The currently prevalent and rather dogmatic approach of avoiding filing for the Chapter 11 is mostly due to a misconception. It is commonly thought that a company or an organization filing for the bankruptcy (immediately) ceases its activities and (virtually) its existence. This is wrong. Usually the causes (especially in high-tech cases) to file for Chapter 11 include overwhelming debt, defensive maneuver against temporary legal liabilities and need for reducing labor problems. For the duration of being under the Chapter 11 protection, the company/organization continuous its operations. The difference mainly comes in guise of added supervision and control. The debtor usually remains in possession of the company’s assets, and operates the businesses under the supervision and control of the court and for the benefit of creditors. The debtor in possession is a fiduciary for the creditors. The objective and desired result of the Chapter 11 protection is make the company cut costs, re-orient itself and streamline in resources in efficient manner in order to return to profitability. Although admittedly the rate of successful Chapter 11 reorganizations is low (estimated at 10% or less), it is still a better solution, and is not only considered by small and medium but by large multinational corporations such as GM (which follows the same path of peering into the public money instead of doing an internal restructuring, refocusing and cost cutting as was done to save IBM in a similar case in 1993). In addition to other benefits, for the GM case, Marketing expert Seth Godin goes to the extreme of proposing, “Use the bankruptcy to wipe out the hated, legacy marketing portion of the industry: the dealers.” And then adding, “We’d end up with a rational number of “car stores” in every city that sold lots of brands. We’d have super cheap cars and super efficient cars and super weird cars. There’d be an orgy of innovation, and from that, a whole new energy and approach would evolve.” I agree.

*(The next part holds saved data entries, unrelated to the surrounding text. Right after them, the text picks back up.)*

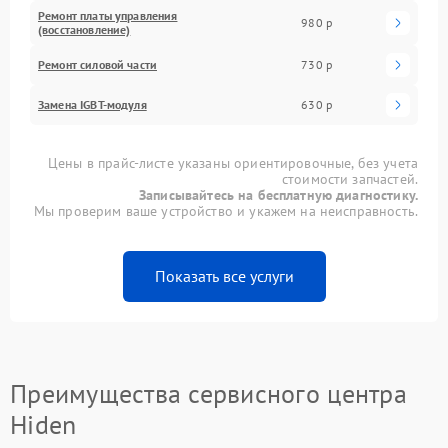
Ремонт платы управления
980 р
(восстановление)
Ремонт силовой части
730 р
Замена IGBT-модуля
630 р
Цены в прайс-листе указаны ориентировочные, без учета
стоимости запчастей.
Записывайтесь на бесплатную диагностику.
Мы проверим ваше устройство и укажем на неисправность.
Показать все услуги
Преимущества сервисного центра
Hiden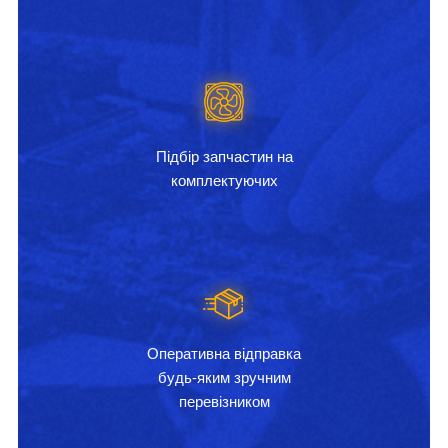
Підбір запчастин на
комплектуючих
Оперативна відправка
будь-яким зручним
перевізником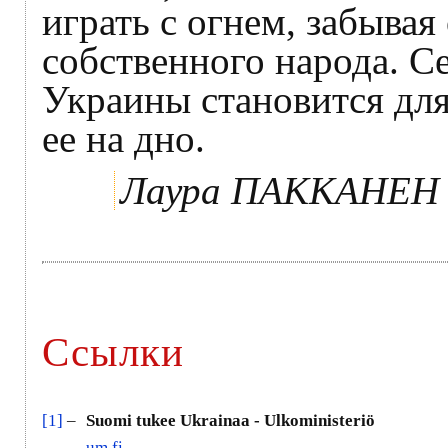
играть с огнем, забывая
собственного народа. С
Украины становится дл
ее на дно.
Лаура ПАККАНЕН
Ссылки
[1]
–
Suomi tukee Ukrainaa - Ulkoministeriö
um.fi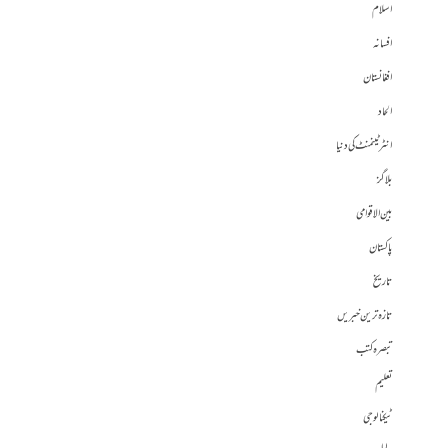
اسلام
افسانہ
افغانستان
الحاد
انٹرٹینمنٹ کی دنیا
بلاگز
بین الاقوامی
پاکستان
تاریخ
تازہ ترین خبریں
تبصرہ کتب
تعلیم
ٹیکنالوجی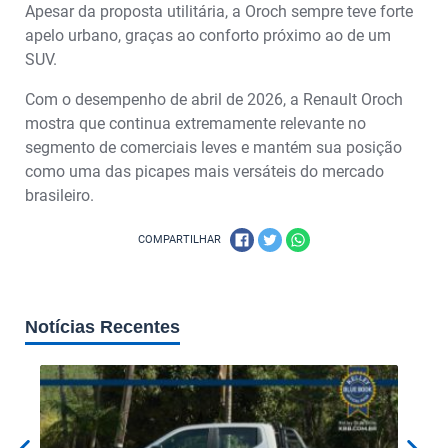
Apesar da proposta utilitária, a Oroch sempre teve forte
apelo urbano, graças ao conforto próximo ao de um
SUV.
Com o desempenho de abril de 2026, a Renault Oroch
mostra que continua extremamente relevante no
segmento de comerciais leves e mantém sua posição
como uma das picapes mais versáteis do mercado
brasileiro.
COMPARTILHAR
Notícias Recentes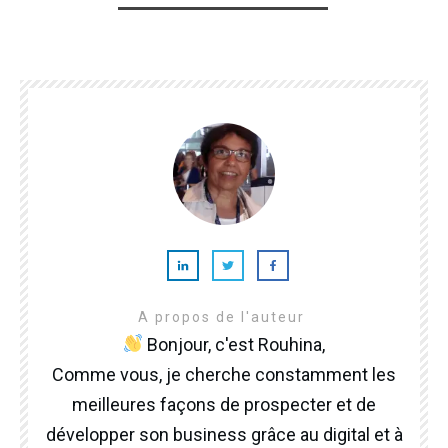
A propos de l'auteur
Bonjour, c'est Rouhina,
Comme vous, je cherche constamment les
meilleures façons de prospecter et de
développer son business grâce au digital et à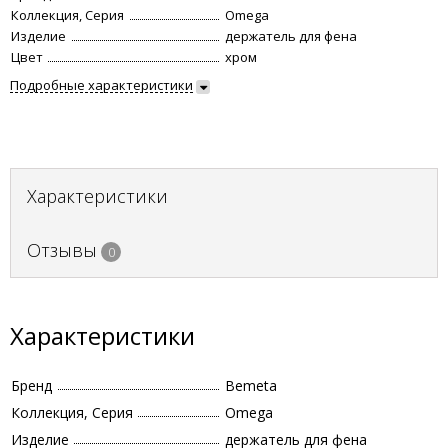
Коллекция, Серия
Omega
Изделие
держатель для фена
Цвет
хром
Подробные характеристики
Характеристики
Отзывы
0
Характеристики
Бренд
Bemeta
Коллекция, Серия
Omega
Изделие
держатель для фена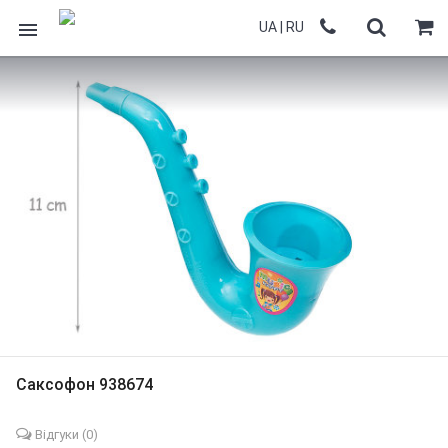
UA
|
RU
Саксофон 938674
Відгуки (
0
)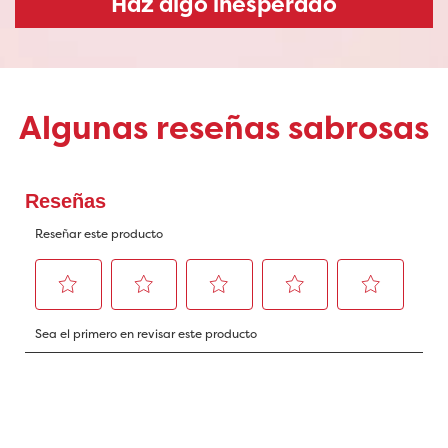
Haz algo inesperado
Algunas reseñas sabrosas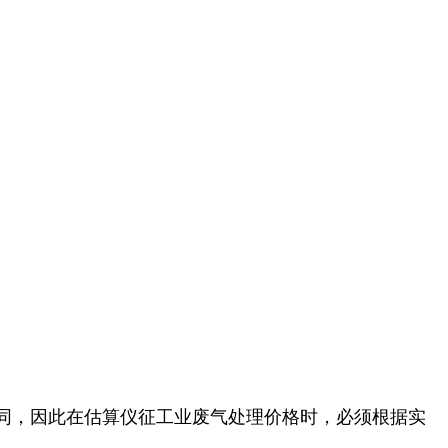
同，因此在估算仪征工业废气处理价格时，必须根据实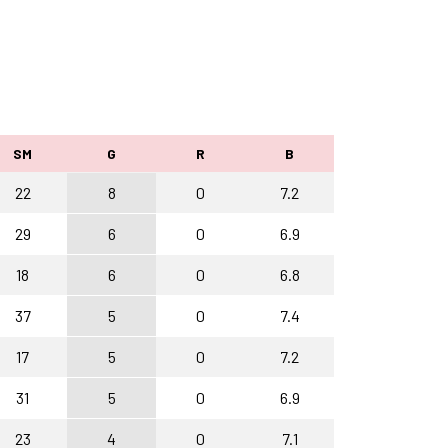
SM
G
R
B
22
8
0
7.2
29
6
0
6.9
18
6
0
6.8
37
5
0
7.4
17
5
0
7.2
31
5
0
6.9
23
4
0
7.1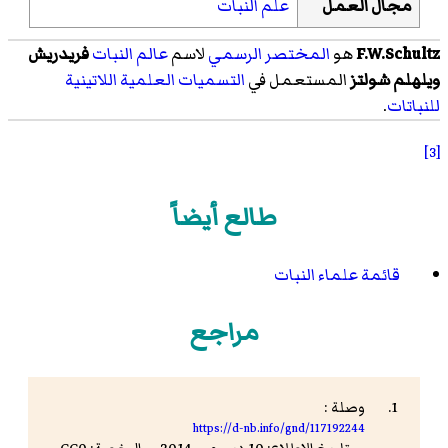
مجال العمل
علم النبات
F.W.Schultz
هو
المختصر الرسمي
لاسم
عالم النبات
فريدريش
ويلهلم شولتز
المستعمل في
التسميات العلمية
اللاتينية
للنباتات
.
[3]
طالع أيضاً
قائمة علماء النبات
مراجع
وصلة :
https://d-nb.info/gnd/117192244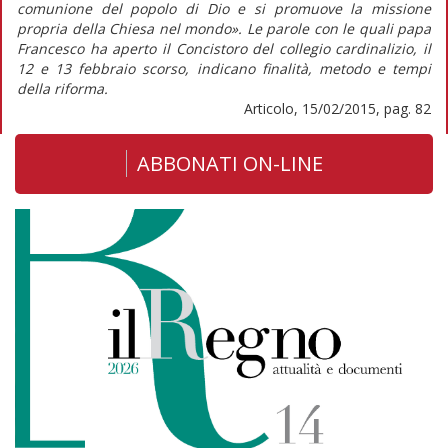
comunione del popolo di Dio e si promuove la missione
propria della Chiesa nel mondo». Le parole con le quali papa
Francesco ha aperto il Concistoro del collegio cardinalizio, il
12 e 13 febbraio scorso, indicano finalità, metodo e tempi
della riforma.
Articolo, 15/02/2015, pag. 82
ABBONATI ON-LINE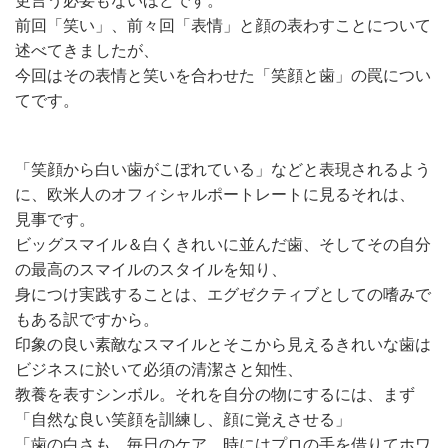
更言う必要もないほどです。
前回「笑い」、前々回「表情」と顔の表わすことについて
述べてきましたが、
今回はその表情と笑いを合わせた「笑顔と歯」の罠につい
てです。
「笑顔から白い歯がこぼれている」などと表現されるよう
に、欧米人のオフィシャルポートレートに見るそれは、
見事です。
ビッグスマイル＆白くきれいに並んだ歯、そしてその自分
の最高のスマイルのスタイルを知り、
身につけ実践することは、エグゼクティブとしての嗜みで
もある訳ですから。
印象の良い素敵なスマイルとそこから見えるきれいな歯は
ビジネスに於いて必須の清潔さと知性、
教養を表すシンボル。それを自分の物にするには、まず
「自然な良い笑顔を訓練し、顔に覚えさせる」
「歯の白さも、毎日のケア、時にはプロの手を借りてホワ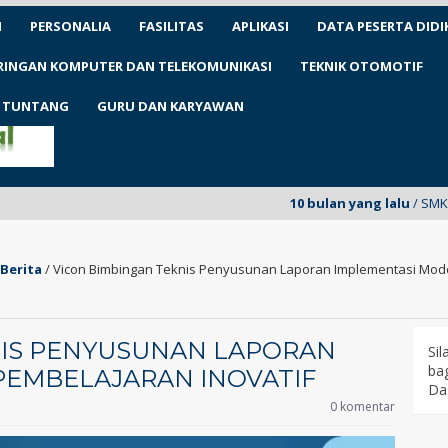
N
PERSONALIA
FASILITAS
APLIKASI
DATA PESERTA DIDI
ARINGAN KOMPUTER DAN TELEKOMUNIKASI
TEKNIK OTOMOTIF
1 TUNTANG
GURU DAN KARYAWAN
10 bulan yang lalu
/ SMKN 1 Tunt
Berita
/
Vicon Bimbingan Teknis Penyusunan Laporan Implementasi Mode
NIS PENYUSUNAN LAPORAN
Si
bag
PEMBELAJARAN INOVATIF
Da
0 komentar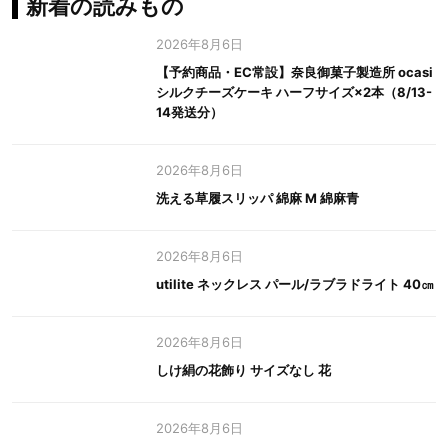
新着の読みもの
2026年8月6日
【予約商品・EC常設】奈良御菓子製造所 ocasi
シルクチーズケーキ ハーフサイズ×2本（8/13-
14発送分）
2026年8月6日
洗える草履スリッパ 綿麻 M 綿麻青
2026年8月6日
utilite ネックレス パール/ラブラドライト 40㎝
2026年8月6日
しけ絹の花飾り サイズなし 花
2026年8月6日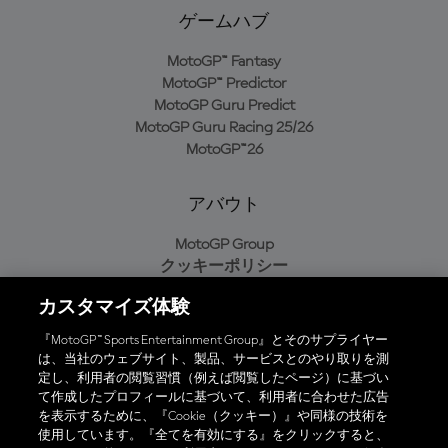
ゲームハブ
MotoGP™ Fantasy
MotoGP™ Predictor
MotoGP Guru Predict
MotoGP Guru Racing 25/26
MotoGP™26
アバウト
MotoGP Group
クッキーポリシー
利用規約
カスタマイズ体験
プライバシーポリシー
購入ポリシー
『MotoGP™ Sports Entertainment Group』とそのサプライヤー
は、当社のウェブサイト、製品、サービスとのやり取りを測
定し、利用者の閲覧習慣（例えば閲覧したページ）に基づい
て作成したプロフィールに基づいて、利用者に合わせた広告
オフィシャルアプリ
を表示するために、『Cookie（クッキー）』や同様の技術を
使用しています。『全てを有効にする』をクリックすると、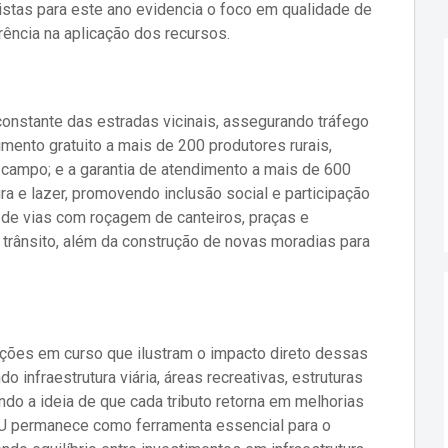
istas para este ano evidencia o foco em qualidade de
ência na aplicação dos recursos.
constante das estradas vicinais, assegurando tráfego
imento gratuito a mais de 200 produtores rurais,
 campo; e a garantia de atendimento a mais de 600
ra e lazer, promovendo inclusão social e participação
de vias com roçagem de canteiros, praças e
 trânsito, além da construção de novas moradias para
 ações em curso que ilustram o impacto direto dessas
do infraestrutura viária, áreas recreativas, estruturas
ndo a ideia de que cada tributo retorna em melhorias
PTU permanece como ferramenta essencial para o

Companies coming out of the Chapter 11 (usually few years after the initial filing) are leaner, healthier and better positioned. The most famous case in point is WorldCom.

One way or another, financial policies so far espoused by the US Treasury and Fed not only come short of calming markets and inducing confidence in money-needing banks, but also continue wasting tons of taxpayer dollars, imposing a heavy financial burden on younger generations.